Apart from the Egyptian, the counter-terror agents also arrested a 31 year-old Pakistani with suspected links to the South Asian militant group Lashkar-e-Taiba (LeT), Fuzi said.
He said a 31-year-old man, who was only identified as a Middle Eastern, was arrested after he had allegedly posted Facebook comments threatening to kill a foreign ambassador.
Two Malaysians, aged 32 and 40, were also arrested, he said. All of the suspects were detained separately in Kuala Lumpur, Selangor, Perak and the Borneo state Sabah between Oct. 13 and Oct. 26, the police chief said.
Investigators said the Malaysians were believed to have channeled funds to slain Malaysian IS recruiter Muhammad Wanndy Mohamed Jedi and another top Malaysian militant, Muhamad Fudhail Omar, who was believed killed in Syria last year, and also to the Abu Sayyaf, a group of militants operating in the southern Philippines.
Four of the suspects were detained under the Security Offenses (Special Measures) Act 2012 while the Pakistani was arrested on charges of violating the country’s Immigration Act.
Analyst: ‘It’s a residual effect’
A deradicalization expert told BenarNews that the presence of former al-Qaeda militants in nations outside of their home country was expected.
“It’s a residual effect of the phenomenon of militants who were active somewhere else, like Afghanistan,” said Ahmad el-Muhammady, a political science lecturer at the International Islamic University of Malaysia.
After their early activities, Ahmad said, militants would want to seek safe sanctuaries. Muslim-majority Malaysia, being an open country with friendly citizens, fits the bill, he said.

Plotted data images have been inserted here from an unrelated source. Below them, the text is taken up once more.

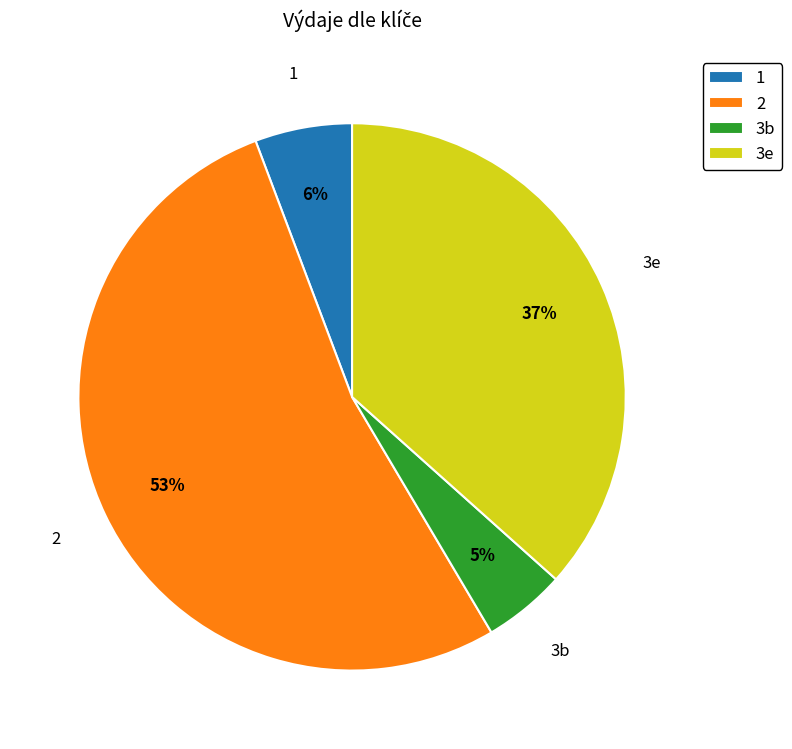

Approximately how many times larger is the value at 2 compared to 3e?

1.4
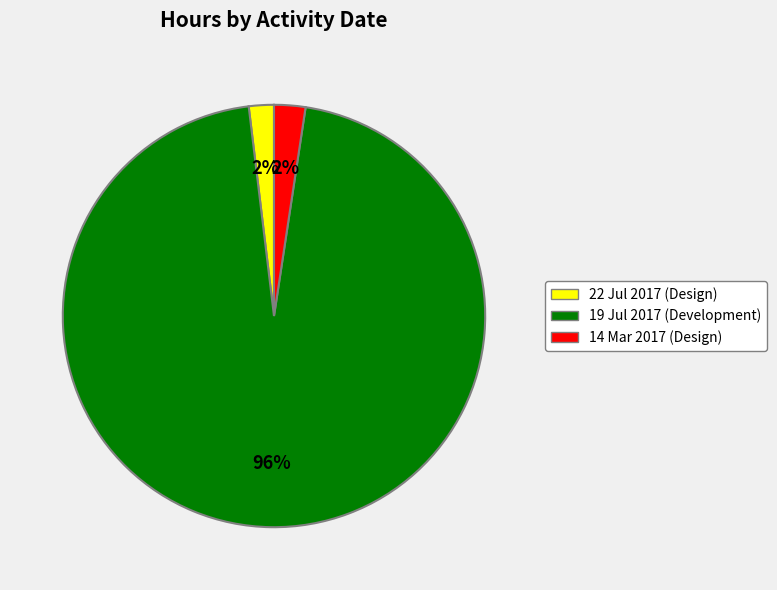

Do 22 Jul 2017 (Design) and 19 Jul 2017 (Development) together represent more than half of the pie?

Yes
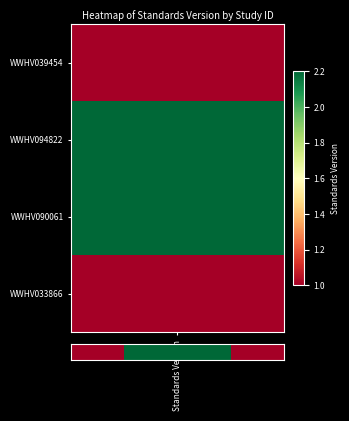

What is the sum of the values at Standards Version and 1?

3.2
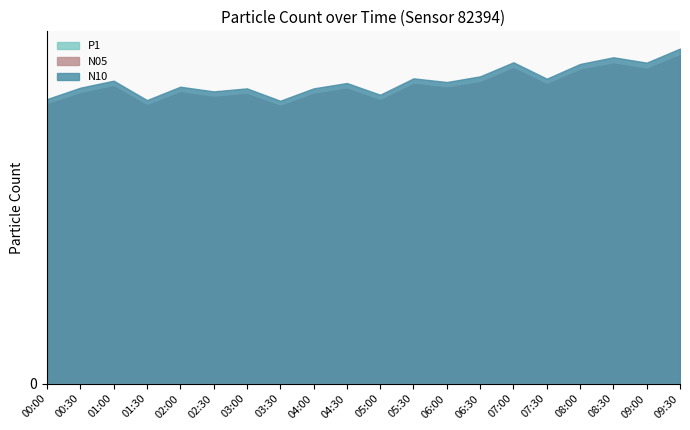

Does the chart display data point markers on the line(s)?

No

“Stringent security measures at the border and stronger intelligence cooperation with countries in the region and others, such as the Middle East and Europe, are needed to prevent the entry of foreign militants,” he said.
First arrest of Lashkar-e-Taiba in Malaysia, analyst says
A South Asian terrorism analyst told BenarNews the case involving the Pakistani could be unprecedented in Malaysia.
“I believe it’s the first such a case in Malaysia,” said Faran Jeffery, deputy director of the Islamic Theology of Counter Terrorism, a London-based think tank.
Lashkar-e-Taiba, which literally means the Army of the Righteous, is one of the largest and most active militant organizations in South Asia, operating mainly in Pakistan.
India blames the Pakistan-based LeT for several attacks on its soil, including the 2001 assault on the Indian Parliament that claimed 14 lives and the 2008 Mumbai attack.
LeT, formed in 1987 with funding from al-Qaeda, claims to be primarily fighting to “liberate” Muslims living in Indian Kashmir, where its cadres routinely target security forces. It has been designated by the Australian, U.S. and Indian governments as a terrorist organization.